• PAGE EXCERPT:
━━━━━━━━
Galway, located on the west coast of Ireland, is a charming and vibrant city with a unique blend of traditional Irish culture and modern vibes. Known for its beautiful landscapes, rich history, and friendly locals. The city is known for its vibrant culture, rich history, and beautiful scenery and should be on every traveller's itinerary. I've been charmed on three separate visits. Come and meander with me in Galway, Ireland.

The weather in Galway is typical for coastal Ireland, which is to say very changeable... on each of my visits I was treated to rain and brilliant sunshine with every conceivable weather pattern in between. Make sure you are prepared.

The city was founded in the 12th century by the King of Connacht, Tairrdelbach Ua Conchobair, and quickly became an important center of trade and commerce. As a major port, Galway was soon a hub of activity and a melting pot of different cultures.

During the medieval period, Galway was controlled by a number of powerful families, known as the "Tribes of Galway." These families, including the Lynch, Joyce, and Athy families, played a significant role in shaping the city's history and culture. They built many of the city's most iconic buildings, such as Lynch's Castle, and were known for their strong sense of community and civic pride. The flags displayed in Eyre Square represent each of the tribes.

The 14 tribes were made up of merchant families of different nationalities, including Irish, English, French, and Spanish that controlled Galway's trade and commerce during the medieval period. Each tribe had its own distinct characteristics and played a unique role in the city's economy. Some tribes were known for their trading skills, while others were known for their shipbuilding or fishing industries. They were known for their wealth and power, as well as their fierce rivalries with one another. Despite their rivalries, the tribes often worked together to protect their shared interests and to maintain the city's prosperity. Many of the city's landmarks, including the walls of Galway, were built by the tribes during the medieval period.


Things to see and do

First and foremost, Galway is a city of culture. The city's medieval streets are home to a diverse mix of traditional Irish pubs, artisan shops, and local markets. Take a stroll through the city's Latin Quarter and explore the charming streets and colourful buildings. Be sure to check out the famous Quay Street, which is lined with traditional Irish pubs and live music venues.

Galway Hookers

No, not that kind of hooker. Galway Hookers are traditional wooden sailing boats that have been used for fishing and transportation in the Galway Bay area of Ireland for centuries. These distinctive boats are recognized by their brightly coloured sails and unique design, which includes a rounded hull and high gunwales. The Galway Hookers are an important part of the region's cultural heritage, and are considered to be some of the finest examples of traditional wooden boat-building in Ireland.
━━━━━━━━
• REQUIREMENT A: Reproduce the part of the Galway piece that opens with the words containing "Galway, located on" and closes with "in Galway, Ireland.".
• REQUIREMENT B:
Answer these from the Galway piece:
(i) Who founded Galway, and in what century?
(ii) How many tribes made up the "Tribes of Galway"?
(iii) What three features make Galway Hookers easy to recognize?
• REQUIREMENT C: Take the Galway travel piece further from where it stops.
The records play no part in this work.

• MATERIAL SUPPLIED:
━━━━━━━━
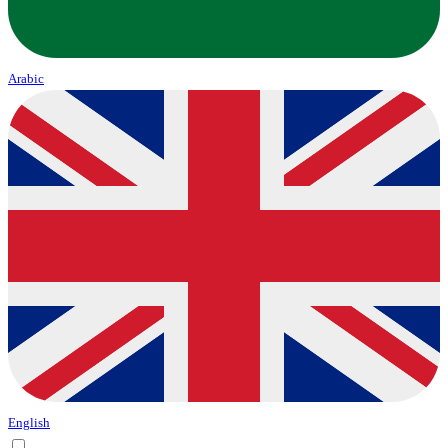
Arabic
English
━━━━━━━━
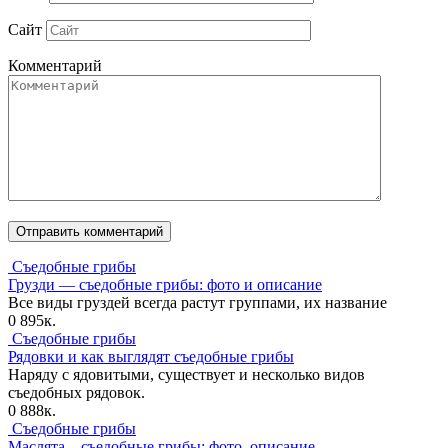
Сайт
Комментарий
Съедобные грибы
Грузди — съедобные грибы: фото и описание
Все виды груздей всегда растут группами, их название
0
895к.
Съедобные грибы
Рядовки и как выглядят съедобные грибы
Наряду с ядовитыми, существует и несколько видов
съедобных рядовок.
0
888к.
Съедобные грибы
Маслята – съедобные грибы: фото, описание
━━━━━━━━
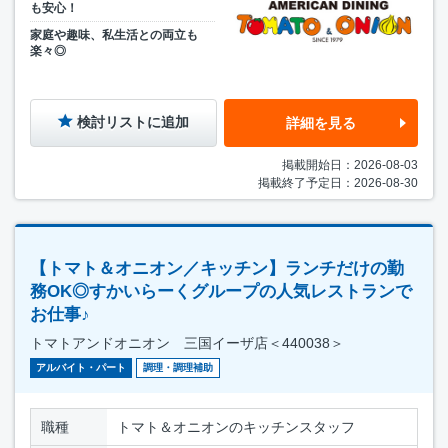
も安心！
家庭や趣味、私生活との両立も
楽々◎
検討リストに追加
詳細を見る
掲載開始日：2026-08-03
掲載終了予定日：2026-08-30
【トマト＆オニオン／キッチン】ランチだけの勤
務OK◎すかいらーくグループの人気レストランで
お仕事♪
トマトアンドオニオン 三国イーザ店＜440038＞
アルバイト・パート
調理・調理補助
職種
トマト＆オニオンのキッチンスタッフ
━━━━━━━━
• WRITTEN REPLY A:
Galway, located on the west coast of Ireland, is a charming and vibrant city with a unique blend of traditional Irish culture and modern vibes. Known for its beautiful landscapes, rich history, and friendly locals. The city is known for its vibrant culture, rich history, and beautiful scenery and should be on every traveller's itinerary. I've been charmed on three separate visits. Come and meander with me in Galway, Ireland.

• WRITTEN REPLY B:
(i) Tairrdelbach Ua Conchobair, the King of Connacht, in the 12th century.
(ii) 14.
(iii) Their brightly colored sails, their rounded hull, and their high gunwales.

• WRITTEN REPLY C:
I got to experience the beauty and tradition of these boats by taking a tour of the bay on a restored Galway Hooker on my first trip to Galway. The tour was a fabulous way to see the stunning coastline and rugged landscapes of the region, and to learn about the history and significance of the Galway Hookers -- It would be even better on a beautifully clear afternoon, like I enjoyed on my second visit. The tours are conducted by experienced sailors who have a deep knowledge of the boats and the area and I highly recommend stretching the budget to include a hooker tour during your visit.

For budget-conscious travellers, there are also opportunities to join a sail training program on a Galway Hooker, where you can learn to sail and crew on one of these historic boats. These programs are a great way to experience the thrill of sailing, and to learn about the tradition and heritage of the Galway Hookers. They are also a cost-effective way to see the region and enjoy the beautiful scenery, as the costs of the program include food, accommodation, and activities.


The Old City

The old city of Galway is home to a maze of narrow streets lined with colourful buildings and historic landmarks. Wandering around the old city will treat you to a charming collection of medieval architecture, sidewalk cafés, artisan shops, and lively pubs.


Sometime in the early 20th century, many of Galway's building brick buildings were covered with stucco. Over the past 15 or so years, they have been removing the stucco. This is a marriage stone which would have been placed over the door of a newlywed couple. It includes the date of marriage, a shield which includes half of the husband's and half of the wife's family crest, and their initials.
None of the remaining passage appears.